Progressive tool exposure (dynamic loading)

File Demonstrates
dynamic_tool_exposure.py A "loader" tool that adds more tools at runtime via FunctionInvocationContext.

Frontloading a model with hundreds of tools hurts tool-selection accuracy, bloats context, and raises cost. Instead, start with a small set of loader tools and let the model pull in more on demand. Inside a tool, the injected ctx: FunctionInvocationContext exposes a live ctx.tools list plus ctx.add_tools(...) / ctx.remove_tools(...) helpers. Tools added or removed take effect on the next iteration of the function-calling loop.

Note

Progressive tool exposure applies to the standard function-calling loop. It does not apply to CodeAct providers (agent-framework-monty, agent-framework-hyperlight). In CodeAct the model only sees a single execute_code tool, and host tools are exposed inside the sandbox as typed Python functions rather than as model tool-schemas. Host tools there are invoked without a FunctionInvocationContext, so ctx.add_tools() is not available; the helpers fail fast with a clear RuntimeError instead of silently doing nothing. To change a CodeAct agent's tool set, use the provider's own add_tools / remove_tool / clear_tools methods (applied between runs).
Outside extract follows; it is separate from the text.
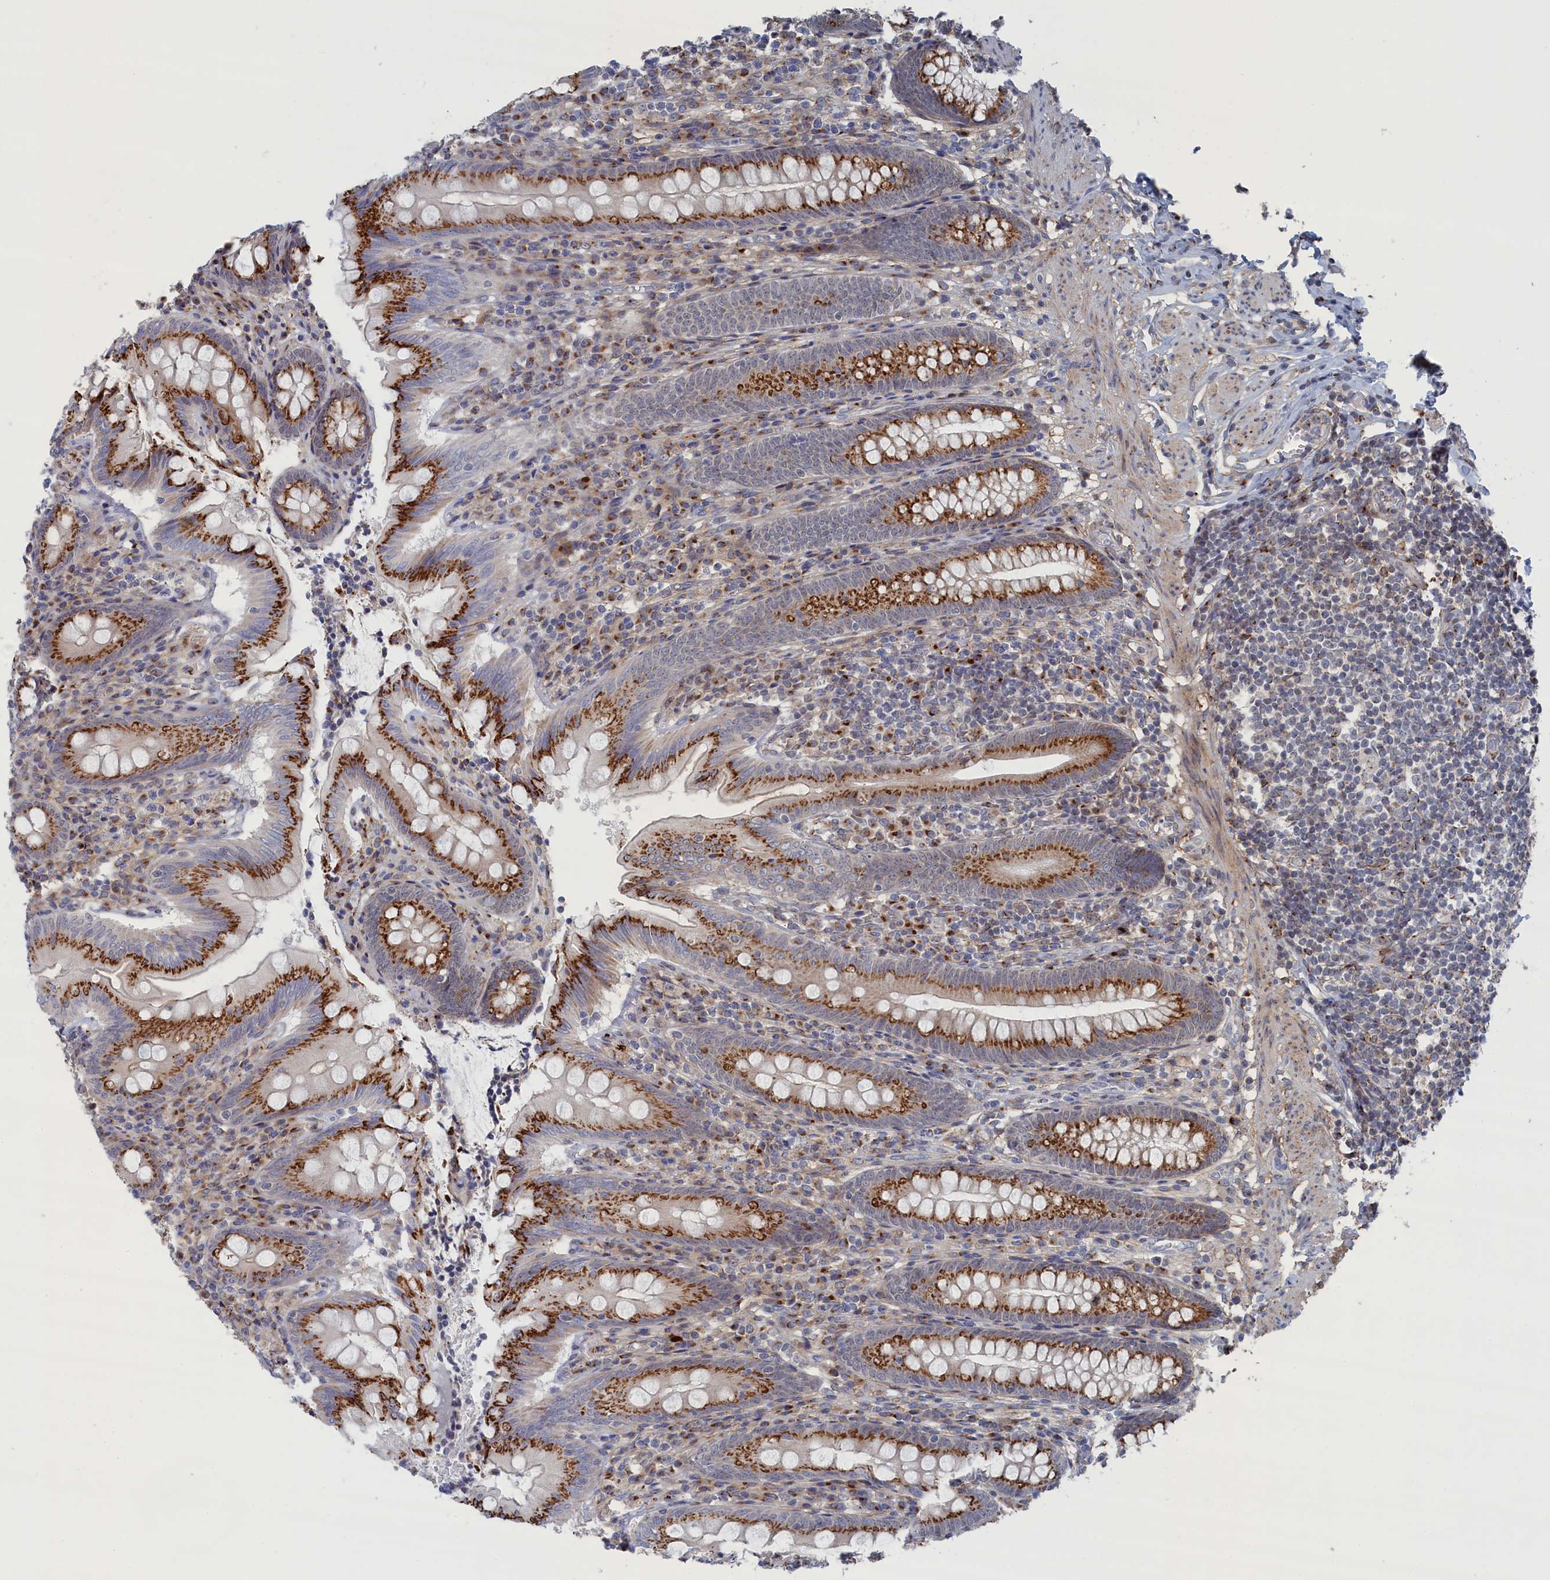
{"staining": {"intensity": "moderate", "quantity": ">75%", "location": "cytoplasmic/membranous"}, "tissue": "appendix", "cell_type": "Glandular cells", "image_type": "normal", "snomed": [{"axis": "morphology", "description": "Normal tissue, NOS"}, {"axis": "topography", "description": "Appendix"}], "caption": "Protein staining shows moderate cytoplasmic/membranous positivity in about >75% of glandular cells in unremarkable appendix. (brown staining indicates protein expression, while blue staining denotes nuclei).", "gene": "IRX1", "patient": {"sex": "male", "age": 55}}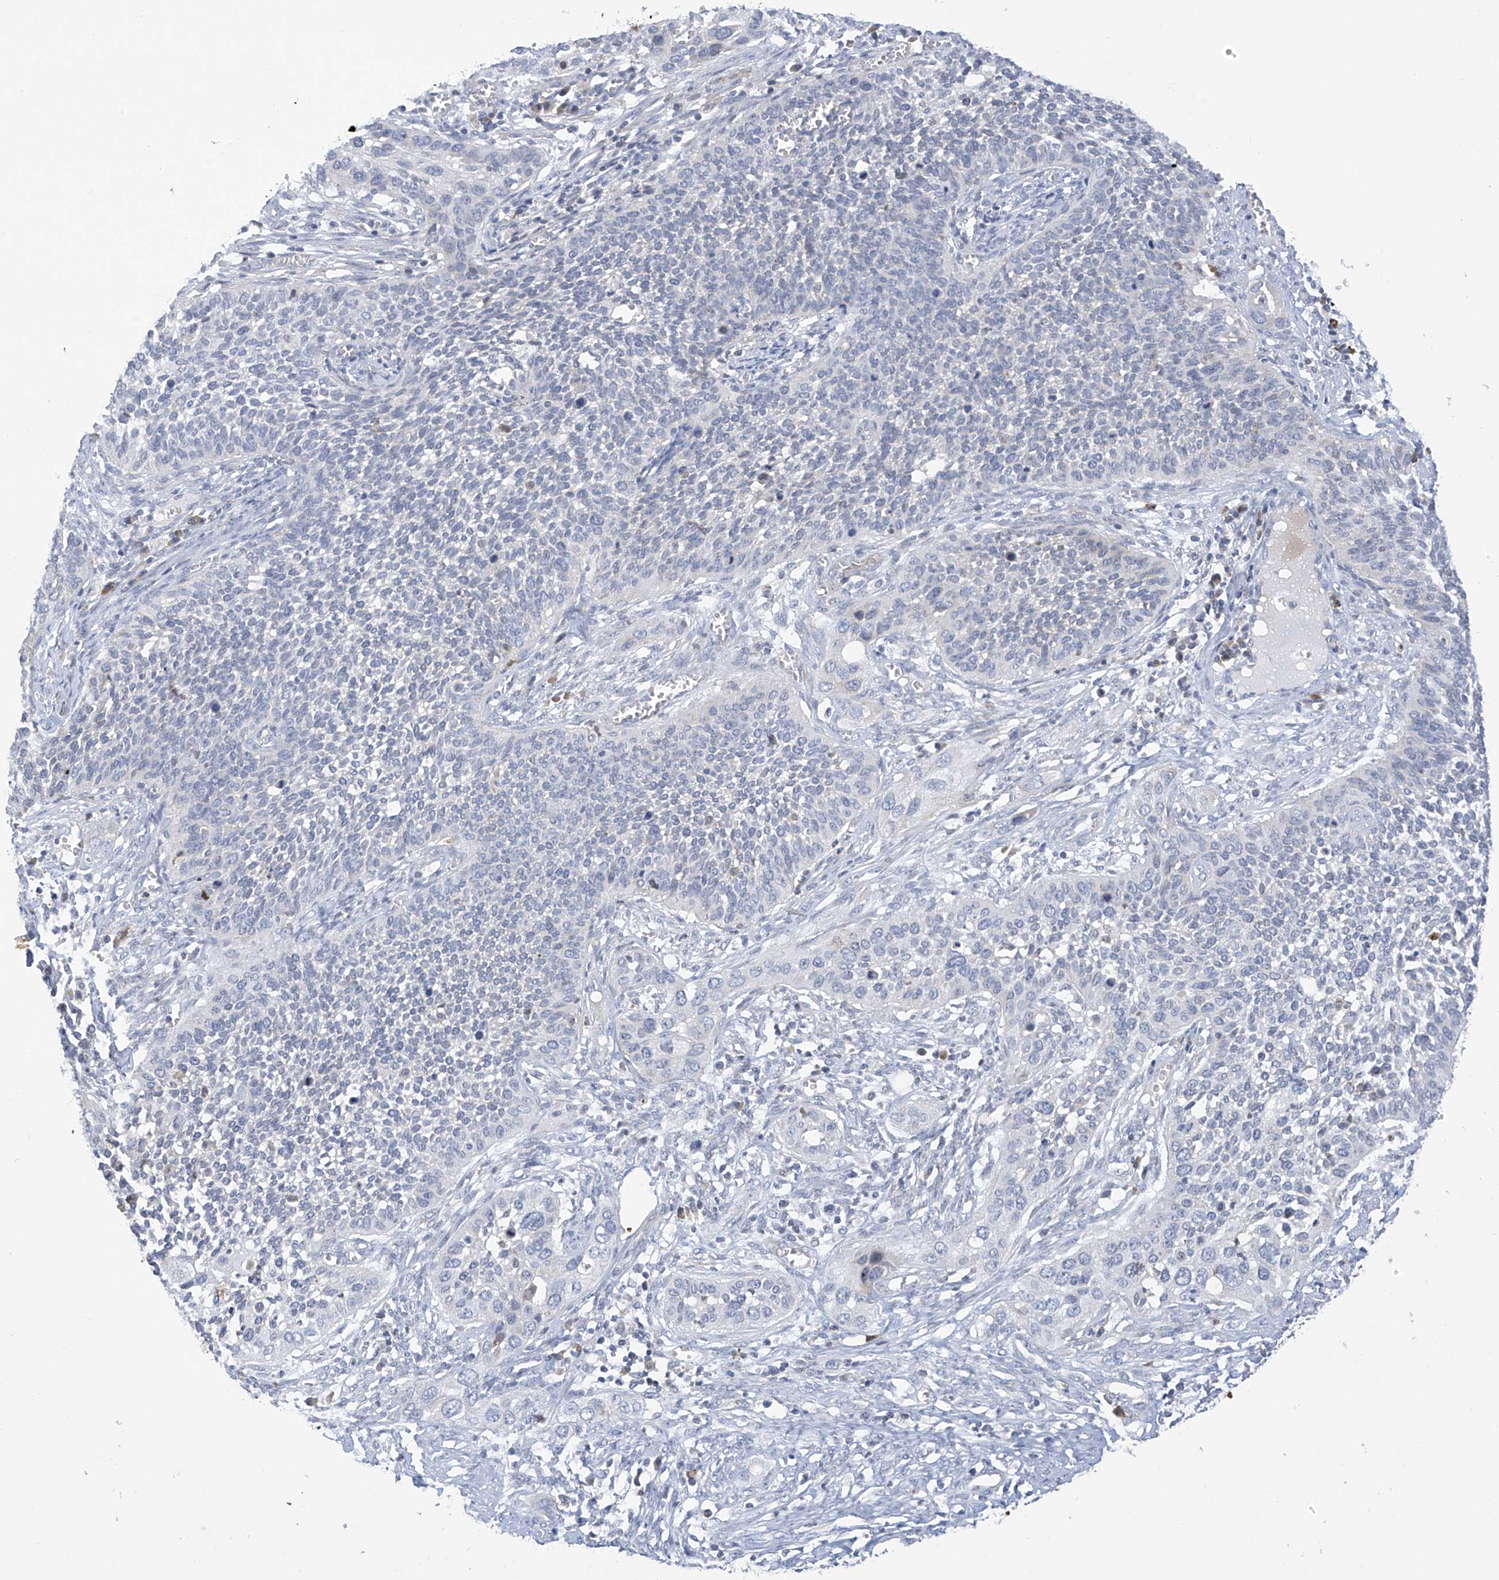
{"staining": {"intensity": "negative", "quantity": "none", "location": "none"}, "tissue": "cervical cancer", "cell_type": "Tumor cells", "image_type": "cancer", "snomed": [{"axis": "morphology", "description": "Squamous cell carcinoma, NOS"}, {"axis": "topography", "description": "Cervix"}], "caption": "Cervical cancer (squamous cell carcinoma) was stained to show a protein in brown. There is no significant positivity in tumor cells.", "gene": "SLCO4A1", "patient": {"sex": "female", "age": 34}}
The recommended provider-driven path for Monty and Hyperlight is shown in ../context_providers/code_act/ (code_act.py for Hyperlight, monty_code_act.py for Monty).

Local shell & code interpreters

Path Demonstrates
local_shell_with_allowlist.py LocalShellTool restricted by a strict command allow-list.
local_shell_with_environment_provider.py LocalShellTool wired with a ShellEnvironmentProvider.
local_code_interpreter/ Hyperlight-backed sandboxed code interpreter (standalone tool — extra pattern).
monty_code_interpreter/ Monty-backed sandboxed code interpreter (standalone tool — extra pattern).

Tip

The local_code_interpreter/ and monty_code_interpreter/ samples show the standalone-tool wiring and are provided as extra reference. For most Monty/Hyperlight use cases the recommended path is the provider-driven CodeAct setup in ../context_providers/code_act/, which adds dynamic tool / capability management.